Seen through the lens of design science methodology, Crow's actions map precisely onto the structure proposed by March, Smith, and Hevner. He (a) clearly defined the problem (existing models of higher education were either exclusive and elite or inclusive and underperforming); (b) built artifacts (a new charter, new organizational structures, new partnerships, and delivery systems); (c) tested these through real-world implementation, measuring not prestige but performance and (d) iterated based on what worked, refining both internal operations and external relationships. In short, Crow followed the design science method step by step.

Even more profoundly, Crow redirected the intellectual work of the university itself from outputs to outcomes, towards "use-inspired research,” focusing investments in sustainability, renewable energy, public health, and urban planning.

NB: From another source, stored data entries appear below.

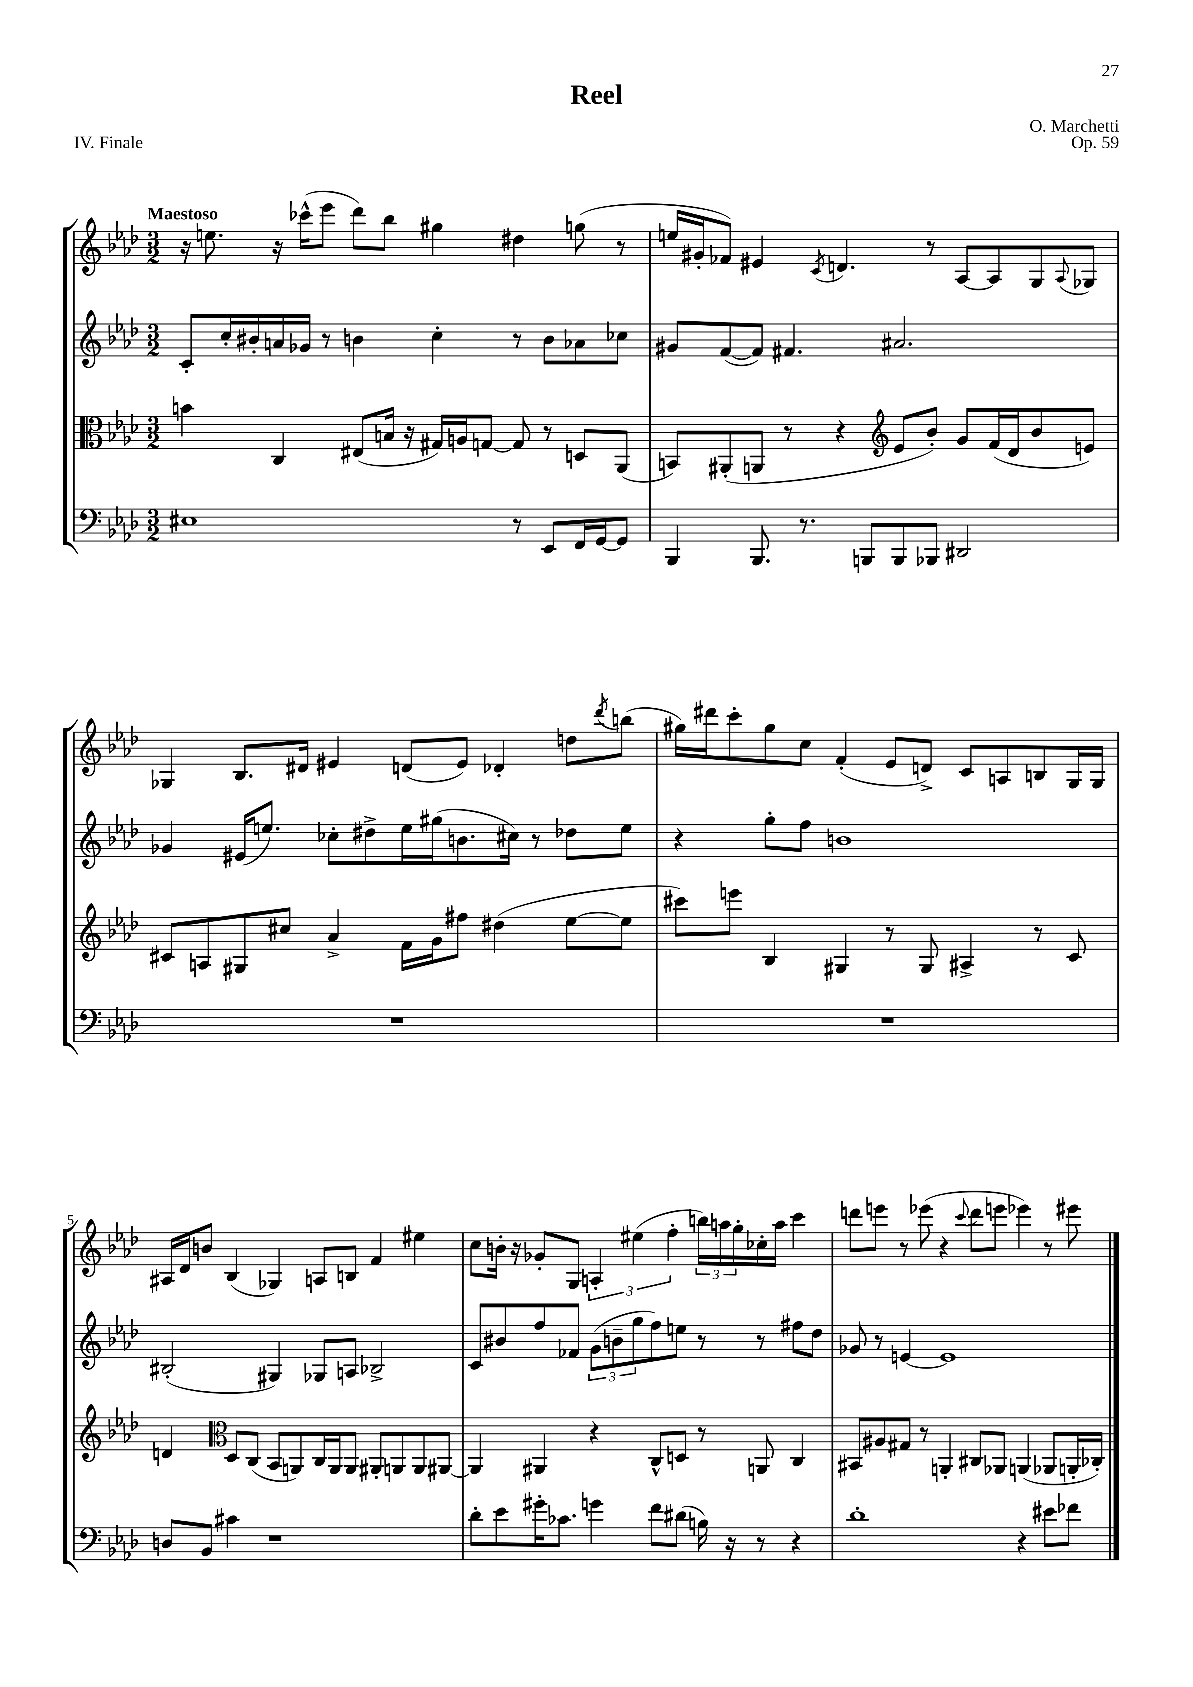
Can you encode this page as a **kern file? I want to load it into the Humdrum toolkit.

**kern	**kern	**kern	**kern
*part4	*part3	*part2	*part1
*staff4	*staff3	*staff2	*staff1
*clefF4	*clefC3	*clefG2	*clefG2
*k[b-e-a-d-]	*k[b-e-a-d-]	*k[b-e-a-d-]	*k[b-e-a-d-]
*M3/2	*M3/2	*M3/2	*M3/2
=1	=1	=1	=1
!	!	!	!LO:TX:a:B:t=Maestoso
1E#X	4bn\	8c'/L	16r
.	.	.	8.een\
.	.	16cc'/L	.
.	.	16b#X'/	.
.	4C/	16an/	16r
.	.	16g-X/JJ	(16ccc-X^^\KL
.	.	8r	8eee-\J
.	(8E#X/L	4bn\	8ddd-\L)
.	16Bn/Jk	.	8bb-\J
.	16r	.	.
.	16G#X/LL)	4cc'\	4gg#X\
.	16An/J	.	.
.	[8Gn/J	.	.
8r	8G/]	8r	4dd#X\
8EE-/L	8r	8b\L	.
16FF/L	8Dn/L	8a-X\	(8ggn\
[16GG/J	.	.	.
8GG/J]	(8AA-/J	8cc-X\J	8r
=2	=2	=2	=2
4BBB-/	8BBn/L)	8g#X/L	16een/LL
.	.	.	16g#X'/J
.	(8AA#X'/	([8f/	8f-X/J)
8.BBB-/	8AAn/J	8f/J])	4e#X/
.	8r	4.f#X/	.
8.r	.	.	.
.	.	.	8qc/
.	4r	.	4.dn/
8BBBn/L	.	.	.
*	*clefG2	*	*
8BBB/	8e-/L	2.a#X/	.
8BBB-X/J	8b-'/J)	.	8r
2DD#X/	8g/L	.	[8A-/L
.	(16f/L	.	8A-/]
.	16d-/J	.	.
.	8b-/	.	8G/
.	.	.	8qqA-/
.	8en/J)	.	8G-X/J
!!LO:LB:g=z
=3	=3	=3	=3
1.r	8c#X/L	4g-X/	4G-X/
.	8An/	.	.
.	8G#X/	(16e#X/KL	8.B-/L
.	.	8.een/J)	.
.	8cc#X/J	.	.
.	.	.	16d#X/Jk
.	4a-^/	8cc-X'\L	4e#X/
.	.	8dd#X^\	.
.	16f\LL	16ee\L	(8dn/L
.	16g\J	(16gg#X\J	.
.	8ff#X\J	8.bn\	8e#/J)
.	(4dd#X\	.	4d-X'/
.	.	16cc#X\Jk)	.
.	.	8r	.
.	[8ee-\L	8dd-X\L	8ddn\L
.	.	.	8qddd-/
.	8ee-\J]	8ee\J	(8bbn\J
=4	=4	=4	=4
1.r	8ccc#X\L)	4r	16gg#X\LL)
.	.	.	16ddd#X\J
.	8eeen\J	.	8ccc'\
.	4B-/	8gg'\L	8gg#\
.	.	8ff\J	8cc\J
.	4G#X/	1bn	(4f'/
.	8r	.	8e-/L
.	8G#/	.	8dn^/J)
.	4A#X^/	.	8c/L
.	.	.	8An/
.	8r	.	8Bn/
.	8c/	.	16G/L
.	.	.	16G/JJ
!!LO:LB:g=z
=5	=5	=5	=5
8Dn/L	4dn/	(2B#X'/	16A#X/LL
.	.	.	16d-/J
8BB-/J	.	.	8bn/J
*	*clefC3	*	*
4c#X\	8D-/L	.	(4B-/
.	(8C/J	.	.
1r	8BB-/L	4G#X/)	4G-X/)
.	8AAn/)	.	.
.	16C/L	8G-X/L	8An/L
.	16AA/J	.	.
.	8AA/J	8An/J	8Bn/J
.	8AA#X'/L	2B-X^/	4f/
.	8AAn/	.	.
.	8AA/	.	4ee#X\
.	[8AA#X/J	.	.
=6	=6	=6	=6
8d-'\L	4AA#/]	8c/L	8cc\L
8e-\	.	8b#X/	16bn'\Jk
.	.	.	16r
16g#X'\K	4AA#X/	8ff/	8g-X'/L
8.c-X\J	.	.	.
.	.	8f-X/J	8G/J
4gn\	4r	(12g\L	6An'/
.	.	12bn~\	.
.	.	12gg\	(6ee#X\
8f\L	8C^^/L	8ff\)	.
.	.	.	6ff'\
(8d#X\J	8Dn/J	8een\J	.
16Bn\)	8r	8r	24bbn\LL)
.	.	.	24aan\
16r	.	.	.
.	.	.	24gg'\
8r	8AAn/	8r	16cc-X'\
.	.	.	16aa\JJ
4r	4C/	8ff#X\L	4ccc\
.	.	8dd-\J	.
=7	=7	=7	=7
1d-'	8BB#X/L	8g-X/	8dddn\L
.	8A#X/	8r	8eeen\J
.	8G#X/J	[4en/	8r
.	8r	.	(8eee-X\
.	4AAn'/	1e]	4r
.	.	.	8qqccc/
.	8C#X/L	.	8ddd\L
.	8AA-X/J	.	8eeen\J
4r	(4AAn/	.	4eee-X\)
8e#X\L	8AA-X/L	.	8r
8f-X\J	16AAn'/L	.	8eee#X\
.	16C-X'/JJ)	.	.
==	==	==	==
*-	*-	*-	*-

From 2002 to 2024, ASU increased its research expenditures from under $150 million to $904 million per year, making it one of the fastest-growing knowledge enterprises in the country. In this way, Crow not only practiced technē in how he and his colleagues redesigned the university, but in how the university worked and what it worked on.

Design Science is not a softer cousin of the scientific method—it is a different way of reasoning entirely, grounded in the tradition of technē and oriented toward changing the world rather than explaining it. Michael Crow did not analyze ASU; he redesigned it. And in doing so, he gave us not a model to admire, but a paradigm to re-apply.